5. The fifth criteria involves Horton House and Amex Import and Export Ltd, since Horton House is in Bradford, it has already been passed to Khalil to hold on trust for the children. Also, Aishah is not the legal owner of Amex business; therefore she cannot dispose of the property she may inherit in the future. The assignment here would be void even if it was by deed, not in equity or in common law.

The reason is that: ‘…to make a grant or assignment valid the thing which us the subject of it must have an existence…at the time of such grant or assignment..’ And an expectancy of the subject matter has no existence and also ‘…who may not be owned may not be effectively assigned..’

6. Under Broadway Cottages it was held that a trust was void unless it was possible to draw up a list of beneficiaries. Certainty of objects was made stricter once the complete list test was established. Therefore in order to be valid ‘the whole range of objects’ must be ascertained, which is not possible in this instance so which will make it a resulting trust.

7. The charitable trust must be of a charitable nature set out in the preamble of the statute of Elizabeth. For a trust to be charitable it must be for the benefit of the public , to be charitable, Lord Macnaughten in the Pemsel case set out the following criteria:

  1. Relief of poverty
  2. Advancement in education
  3. Advancement in religion
  4. Any other beneficial purpose

Similar to the Re Niyazi’s case which was based on a charitable bequest for the construction in Re Gwyon, provided a fund for underwear for the boys in the Farnham area. Although this trust failed on the basis that the rich were not expressly excluded, which is not the case in Aishah’s trust.
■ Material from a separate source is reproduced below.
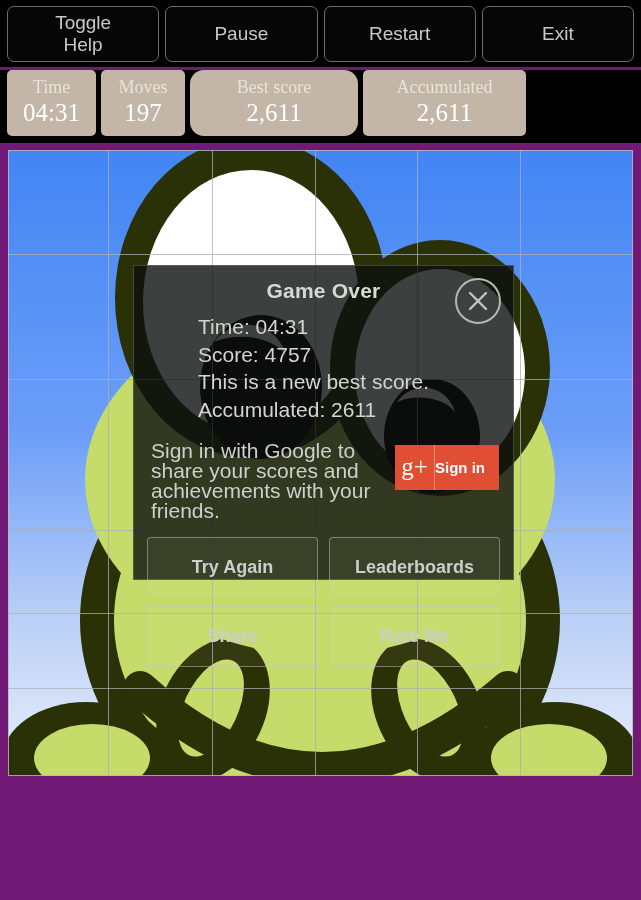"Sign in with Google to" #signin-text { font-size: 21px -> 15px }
Education has been widely interpreted beyond the encouragement of teaching in school, in this instance the uniforms are encouraging study, similar to Re Mariette. The trust is solely charitable therefore is valid.

On the other hand, the trust for the homeless in Mumbai, taking into account the District Orditor case it can be argued that the trust is invalid on the basis that it is administratively unworkable. Lloyd LJ stated:

‘a trust with as many as two and a half million beneficiaries is, in my judgement, quite simply unworkable. The class is far too large.’

However, a will is not invalid because it is capricious which includes beneficiaries such as ‘all the residents of Greater London’. In Gulbenkians settlement, Lord Reid stated:

‘It may be that there is a class of case where, although the description of the class of beneficiaries is clear enough, any attempts to apply it to the facts would lead to such administrative difficulties that it would for that reason be held to be invalid.’

8. A property to which legal/equitable titles are owned may be the subject of a trust. However, it must be sufficiently identifiable, or it may fall foul of the certainty of subject matter, as seems to be the case here.

The words ‘bulk of my residue’ was deemed insufficient to create a trust as laid out in the case of Palmer; and also the word bulk was ambiguous. In Re Last it was said the beneficiaries would be able to enjoy the benefits as the remainder or residue is easily determined once the beneficiaries have taken their share.

The settlor must specify what is to be taken and how it is apportioned, therefore there is no certainty of subject matter.